Gelegentlich kommt auch der Hinweis, dass der ursprüngliche Kredit zur Krankenhausfinanzierung „ja auch etwas gekostet hätte.“ Fast möchte man meinen, die ganze SWAP-Streiterei hätte den Sinn gehabt, einen Ursprungskredit zu „ersetzen“. Auch hier helfen Fakten. Der strittige SWAP wurde nur über den Kredit gelegt, St. Pölten zahlt bis 2027 für diesen Kredit die derzeit sehr niedrigen Zinsen von 0,01% Aufschlag auf den 3-Monats-Euribor. Um zur Fälligkeit tilgen zu können, baut die Stadt einen Tilgungsträger auf und kauft jährlich um rund 2,5 Millionen Euro Wertpapiere. Die ganze Streiterei um besagten SWAP ist sozusagen on top.

KOMMENTAR von Michael Müllner
Alle waren sich einig: Vor der Wahl tut sich beim hochkomplexen SWAP-Prozess nichts mehr. Ein Urteilsspruch stand nicht im Raum, erfolgreich hatte die Stadt fast zwei Jahre lang den Status-Quo „konserviert“. Die ÖVP war schaumgebremst, FPÖ und Grüne gänzlich abgemeldet. Heikle Fragen wurden als möglicher Angriff auf die Stadt kritisiert. Ob denn die ÖVP-Mandatare nicht in Wahrheit das Interesse von Raiffeisen vertreten, anstatt jenes der Stadt, war noch die freundlichere SPÖ-Antwort. Und dann zündet Stadler die Vergleichsbombe – scheinbar ohne Not präsentiert er einen Deal, der der Stadt 45 Millionen kostet. (Auch wenn sich die SPÖ die Kosten schöner rechnet.)
Ist der Deal nun gut oder schlecht für St. Pölten? Ist das Glas halb voll oder halb leer? In beide Richtungen könnte man argumentieren. Mühsam macht die Sache aber das Sprechverbot, das Stadt und Bank ausgeben. Sollen Bürger ihre Politiker ernst nehmen, kann man derartige Themen nicht hinter verschlossenen Türen auspackeln. Wie viel Frank Underwood steckt in Matthias Stadler? Auch politische Gegner attestieren ihm ausgeprägtes politisches Gespür. Wieso tut er das? Wieso legt er der Opposition einen Elfmeter auf?

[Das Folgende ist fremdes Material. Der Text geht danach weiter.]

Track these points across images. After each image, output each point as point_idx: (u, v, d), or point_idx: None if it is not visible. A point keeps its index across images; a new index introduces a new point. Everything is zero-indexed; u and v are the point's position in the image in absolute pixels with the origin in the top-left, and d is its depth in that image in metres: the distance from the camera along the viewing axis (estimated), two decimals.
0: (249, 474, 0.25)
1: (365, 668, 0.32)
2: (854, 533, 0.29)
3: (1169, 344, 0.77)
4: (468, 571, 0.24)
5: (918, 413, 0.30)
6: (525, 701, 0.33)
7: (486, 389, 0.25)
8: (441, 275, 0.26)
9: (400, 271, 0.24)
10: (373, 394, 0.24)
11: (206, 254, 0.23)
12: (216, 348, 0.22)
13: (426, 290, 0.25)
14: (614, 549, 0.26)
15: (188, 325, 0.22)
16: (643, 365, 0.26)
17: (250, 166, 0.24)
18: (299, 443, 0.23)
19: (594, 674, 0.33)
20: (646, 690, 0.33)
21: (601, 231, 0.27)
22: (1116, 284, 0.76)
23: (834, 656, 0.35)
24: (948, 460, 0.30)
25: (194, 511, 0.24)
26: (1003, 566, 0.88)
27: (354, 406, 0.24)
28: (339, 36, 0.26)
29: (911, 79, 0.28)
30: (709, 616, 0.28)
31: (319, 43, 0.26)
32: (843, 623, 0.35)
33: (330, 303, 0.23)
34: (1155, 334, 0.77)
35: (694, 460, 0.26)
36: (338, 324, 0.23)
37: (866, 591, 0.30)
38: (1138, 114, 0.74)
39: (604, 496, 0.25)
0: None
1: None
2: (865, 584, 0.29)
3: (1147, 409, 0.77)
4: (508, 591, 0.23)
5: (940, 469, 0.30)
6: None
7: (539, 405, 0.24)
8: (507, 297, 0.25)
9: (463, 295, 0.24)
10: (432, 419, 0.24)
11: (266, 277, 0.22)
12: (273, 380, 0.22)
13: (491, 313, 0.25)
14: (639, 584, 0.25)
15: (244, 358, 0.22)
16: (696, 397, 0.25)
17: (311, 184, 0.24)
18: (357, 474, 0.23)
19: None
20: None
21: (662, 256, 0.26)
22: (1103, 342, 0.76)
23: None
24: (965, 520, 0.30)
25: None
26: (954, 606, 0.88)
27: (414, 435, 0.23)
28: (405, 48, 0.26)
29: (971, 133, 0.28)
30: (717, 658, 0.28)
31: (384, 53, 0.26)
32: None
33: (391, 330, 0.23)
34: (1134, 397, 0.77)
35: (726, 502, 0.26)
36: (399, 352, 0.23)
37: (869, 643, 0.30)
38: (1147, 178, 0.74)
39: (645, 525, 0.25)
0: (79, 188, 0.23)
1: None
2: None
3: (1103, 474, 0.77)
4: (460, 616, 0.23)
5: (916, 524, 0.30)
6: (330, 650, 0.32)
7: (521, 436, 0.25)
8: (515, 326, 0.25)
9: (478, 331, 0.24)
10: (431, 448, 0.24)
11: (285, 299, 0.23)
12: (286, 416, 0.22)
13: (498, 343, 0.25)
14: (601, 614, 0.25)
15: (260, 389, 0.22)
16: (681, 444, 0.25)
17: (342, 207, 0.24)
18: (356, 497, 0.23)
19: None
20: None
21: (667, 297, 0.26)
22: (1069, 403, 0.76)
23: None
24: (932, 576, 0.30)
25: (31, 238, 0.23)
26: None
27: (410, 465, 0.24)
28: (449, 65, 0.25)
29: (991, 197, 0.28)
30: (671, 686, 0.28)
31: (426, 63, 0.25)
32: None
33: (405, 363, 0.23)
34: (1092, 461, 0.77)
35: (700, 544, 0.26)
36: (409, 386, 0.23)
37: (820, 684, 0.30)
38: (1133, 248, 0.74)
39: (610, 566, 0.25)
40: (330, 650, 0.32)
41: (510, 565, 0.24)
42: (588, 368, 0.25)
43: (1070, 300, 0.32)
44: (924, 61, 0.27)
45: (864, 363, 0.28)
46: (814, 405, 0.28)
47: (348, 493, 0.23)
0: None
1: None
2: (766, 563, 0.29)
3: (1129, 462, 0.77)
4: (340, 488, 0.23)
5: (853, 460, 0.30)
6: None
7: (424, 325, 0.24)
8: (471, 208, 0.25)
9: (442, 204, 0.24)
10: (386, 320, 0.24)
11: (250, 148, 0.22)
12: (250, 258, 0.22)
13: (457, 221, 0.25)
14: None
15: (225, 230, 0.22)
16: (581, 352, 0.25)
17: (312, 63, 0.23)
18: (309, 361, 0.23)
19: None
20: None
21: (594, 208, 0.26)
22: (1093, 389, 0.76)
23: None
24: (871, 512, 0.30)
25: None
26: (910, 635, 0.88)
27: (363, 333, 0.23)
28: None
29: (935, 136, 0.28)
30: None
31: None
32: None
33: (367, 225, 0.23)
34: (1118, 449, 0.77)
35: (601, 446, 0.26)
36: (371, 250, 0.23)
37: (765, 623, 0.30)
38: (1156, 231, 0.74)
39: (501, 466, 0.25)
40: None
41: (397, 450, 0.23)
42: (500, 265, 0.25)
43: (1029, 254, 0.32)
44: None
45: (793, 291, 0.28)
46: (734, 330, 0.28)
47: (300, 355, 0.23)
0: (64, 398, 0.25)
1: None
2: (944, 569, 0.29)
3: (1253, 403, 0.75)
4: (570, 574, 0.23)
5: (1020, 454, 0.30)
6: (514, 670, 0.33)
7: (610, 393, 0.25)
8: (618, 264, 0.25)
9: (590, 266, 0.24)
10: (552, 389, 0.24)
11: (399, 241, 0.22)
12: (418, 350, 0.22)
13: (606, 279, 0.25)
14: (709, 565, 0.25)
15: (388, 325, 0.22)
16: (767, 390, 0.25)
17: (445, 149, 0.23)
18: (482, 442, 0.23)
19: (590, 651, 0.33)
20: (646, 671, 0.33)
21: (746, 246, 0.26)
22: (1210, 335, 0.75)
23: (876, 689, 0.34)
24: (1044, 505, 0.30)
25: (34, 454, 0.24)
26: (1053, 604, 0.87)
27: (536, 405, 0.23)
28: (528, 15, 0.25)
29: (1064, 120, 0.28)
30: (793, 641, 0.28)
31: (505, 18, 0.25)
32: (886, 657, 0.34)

Oder zeigt sich Stadlers Polittalent genau im Timing dieses Vergleichs? Kritik der Opposition als nötiges Wahlkampf-Übel dargestellt, sinngemäß eine Schmutzkübelkampagne gegen den Bürgermeister, dessen verantwortungsvolle Politik die Stadt vor unkalkulierbarem Risiko schütze. Dazu ein stimmungsvolles Zitat: „Vor Gericht und auf hoher See liegt man in Gottes Hand!“ So einfach geht das. Und außerdem, so hört man hinter vorgehaltener Hand, sei das Thema sowieso zu komplex. Ob nun vier oder 40 Millionen Euro Schaden ... Alles viel Geld, gar nicht mehr (be-)greifbar, für die Frau an der Billa-Kassa. Sie verstehen?